The bench, on the other hand, came in and did the things the Grizzlies' bench has been doing for a while now: tried to save the day. The bench scored 70 points. Nick Calathes, reigning Western Conference Rookie of the Month for February (imagine that!) had ten points, five assists, and one turnover. I'm not going to run down the rest of the box score, but every single bench player contributed. Mike Miller was the only bench guy who got into the game who didn't score—even Beno Udrih made his only field goal attempt—and despite Miller's lack of scoring he still grabbed three rebounds.
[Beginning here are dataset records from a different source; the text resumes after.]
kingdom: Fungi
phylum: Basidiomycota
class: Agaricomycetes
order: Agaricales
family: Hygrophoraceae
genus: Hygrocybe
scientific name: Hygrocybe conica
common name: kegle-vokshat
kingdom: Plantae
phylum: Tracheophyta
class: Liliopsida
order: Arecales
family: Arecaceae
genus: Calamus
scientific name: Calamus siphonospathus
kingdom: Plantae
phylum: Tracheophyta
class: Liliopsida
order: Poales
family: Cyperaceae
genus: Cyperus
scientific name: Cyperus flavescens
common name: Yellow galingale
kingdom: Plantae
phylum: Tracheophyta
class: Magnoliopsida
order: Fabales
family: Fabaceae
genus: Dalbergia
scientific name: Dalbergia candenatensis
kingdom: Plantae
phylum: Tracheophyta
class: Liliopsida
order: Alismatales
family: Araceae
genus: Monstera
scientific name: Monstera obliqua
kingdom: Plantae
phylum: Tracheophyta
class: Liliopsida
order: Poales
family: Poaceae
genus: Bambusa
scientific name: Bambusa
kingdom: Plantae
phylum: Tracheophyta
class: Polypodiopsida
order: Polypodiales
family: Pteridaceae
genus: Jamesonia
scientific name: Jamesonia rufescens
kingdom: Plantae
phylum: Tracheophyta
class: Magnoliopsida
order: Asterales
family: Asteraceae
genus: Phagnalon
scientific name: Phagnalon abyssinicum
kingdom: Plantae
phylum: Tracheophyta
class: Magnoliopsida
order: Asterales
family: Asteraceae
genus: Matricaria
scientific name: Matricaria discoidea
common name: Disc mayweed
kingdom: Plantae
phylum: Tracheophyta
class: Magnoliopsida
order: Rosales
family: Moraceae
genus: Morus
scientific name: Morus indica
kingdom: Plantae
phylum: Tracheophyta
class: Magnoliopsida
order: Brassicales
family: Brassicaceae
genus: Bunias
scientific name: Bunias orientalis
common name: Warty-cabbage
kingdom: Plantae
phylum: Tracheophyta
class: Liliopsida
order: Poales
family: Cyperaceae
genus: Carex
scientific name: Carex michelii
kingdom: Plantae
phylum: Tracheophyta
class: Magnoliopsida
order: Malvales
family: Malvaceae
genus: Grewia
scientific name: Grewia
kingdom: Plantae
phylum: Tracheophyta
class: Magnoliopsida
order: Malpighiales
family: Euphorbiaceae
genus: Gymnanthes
But, unsurprisingly, 70 bench points isn't enough to get you over the hump when your starters get down 22 points in the first seven minutes of the basketball game. Basketball is a game of runs, but when a team gets down that big that early, so much energy is expended trying to even up the game that it becomes that much harder to actually take the lead. That's not an excuse, though, because the Grizzlies should never have been down that big to begin with. They keep digging these holes, and they keep barely getting out of them... except when they don't, like last night.
Playoff Race Update
Obviously, last night's loss didn't help the Grizzlies in their quest to get into the playoffs. The Grizzlies are still in the ninth spot, one game back of the Dallas Mavericks, and also one game back of the seventh-place Phoenix Suns, who have a better win percentage. To make things worse, Minnesota has refocused and is lurking only four games back of the Grizzlies and five back of Dallas.
Other problems: Minnesota has an easy schedule this week, while the Grizzlies are playing teams like Washington, Brooklyn, Chicago, and Charlotte—remember when I said these games were "winnable but certainly not guaranteed"? Now they're something approximating "must-win" if the Griz are still going to finish out the month of March going 12-5 or 11-6.
Frankly, looking at the rest of the season and not just the few games coming up on the schedule, it's a lot more important that Conley get completely back to playing like Mike Conley, and for Marc Gasol to keep improving. Gasol has bounced back admirably as of late, but now it's Conley who (despite a great showing against the Cavs and Wizards) seems to be in an injury-inspired funk. The Grizzlies would probably be better off rolling with Calathes and Udrih for a while and letting Conley rest up than having him on the floor playing the way he did last night. For the first time maybe ever (in the "good Conley" era) the Griz can afford to do that.
A hobbled and/or crappy Mike Conley means a lottery pick for the Grizzlies. That's the real playoff race factor at the moment.